= Peter Anderson (abolitionist) =

American newspaper publisher, activist (c. 1822–1879)

Peter Anderson (c. 1822–1879) was an African American newspaper publisher and activist who actively participated in California State Colored Conventions during the 1800s. Anderson was also co-founded the newspaper called the Pacific Appeal (1862–1880), which advocated black rights and helped activists network. Anderson and his coeditor Philip Alexander Bell argued often and eventually these disagreements led Bell to split off and create his own paper called The Elevator while Peterson continued with the Pacific Appeal.

== Early life ==
There is little historical record of Peter Anderson's early life.
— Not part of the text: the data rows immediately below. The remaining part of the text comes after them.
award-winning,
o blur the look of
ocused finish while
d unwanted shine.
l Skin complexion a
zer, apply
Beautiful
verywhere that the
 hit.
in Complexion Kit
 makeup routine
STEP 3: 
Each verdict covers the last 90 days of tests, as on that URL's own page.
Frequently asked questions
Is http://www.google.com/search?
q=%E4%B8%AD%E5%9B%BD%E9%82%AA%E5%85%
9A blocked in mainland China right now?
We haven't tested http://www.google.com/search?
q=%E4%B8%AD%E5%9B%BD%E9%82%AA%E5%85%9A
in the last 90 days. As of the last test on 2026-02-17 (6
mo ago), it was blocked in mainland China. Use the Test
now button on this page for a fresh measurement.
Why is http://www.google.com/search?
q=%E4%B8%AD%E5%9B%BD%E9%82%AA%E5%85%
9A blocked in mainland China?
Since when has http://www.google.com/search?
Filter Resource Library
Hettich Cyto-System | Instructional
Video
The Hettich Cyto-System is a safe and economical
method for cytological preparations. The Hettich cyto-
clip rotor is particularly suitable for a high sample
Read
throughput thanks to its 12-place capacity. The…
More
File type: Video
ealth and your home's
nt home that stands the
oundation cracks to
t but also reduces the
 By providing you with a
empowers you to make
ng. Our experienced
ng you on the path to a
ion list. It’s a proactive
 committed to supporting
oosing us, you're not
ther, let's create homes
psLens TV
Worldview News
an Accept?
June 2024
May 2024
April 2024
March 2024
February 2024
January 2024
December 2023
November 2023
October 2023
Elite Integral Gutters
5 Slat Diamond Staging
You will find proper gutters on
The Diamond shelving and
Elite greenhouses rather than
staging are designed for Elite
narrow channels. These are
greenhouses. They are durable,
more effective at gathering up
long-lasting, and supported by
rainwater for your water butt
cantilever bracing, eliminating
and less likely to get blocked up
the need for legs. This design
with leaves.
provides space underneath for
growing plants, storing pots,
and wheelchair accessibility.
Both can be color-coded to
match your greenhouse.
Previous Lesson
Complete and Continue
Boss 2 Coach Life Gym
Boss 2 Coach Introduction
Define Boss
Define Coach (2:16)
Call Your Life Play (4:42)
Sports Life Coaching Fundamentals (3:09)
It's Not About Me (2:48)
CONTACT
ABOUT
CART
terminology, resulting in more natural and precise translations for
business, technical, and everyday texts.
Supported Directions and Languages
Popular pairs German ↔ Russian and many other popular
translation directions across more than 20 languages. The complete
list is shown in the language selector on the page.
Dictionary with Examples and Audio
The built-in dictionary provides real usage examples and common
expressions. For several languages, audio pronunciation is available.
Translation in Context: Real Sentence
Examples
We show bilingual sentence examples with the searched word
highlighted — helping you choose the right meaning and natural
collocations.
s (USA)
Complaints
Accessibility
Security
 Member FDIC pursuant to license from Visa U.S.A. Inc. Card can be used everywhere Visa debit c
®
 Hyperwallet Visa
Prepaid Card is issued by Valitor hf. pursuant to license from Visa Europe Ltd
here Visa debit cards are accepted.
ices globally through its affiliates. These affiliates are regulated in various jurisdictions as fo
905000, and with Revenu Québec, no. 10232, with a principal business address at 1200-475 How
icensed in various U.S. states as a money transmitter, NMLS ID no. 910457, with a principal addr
What is known is that he was born in Pennsylvania in about 1822, and moved to California as the Gold Rush ended. He began engaging in the African American community specifically the California Colored Citizens Conventions after starting a tailor shop in 1854 before dying in 1879.

== Activism ==
Anderson along with other African American activists such as J. H. Townsend, W. H. Newby and D. W. Ruggles signed a call to assemble for a convention. The purpose of the convention was to find a way to get their inherent rights and privileges as citizens of California. It was the first of several conventions to happen. Peter Anderson was also the founder of a Newspaper called the Pacific Appeal in 1856. Anderson was also secretary of the executive committee of the Conventions.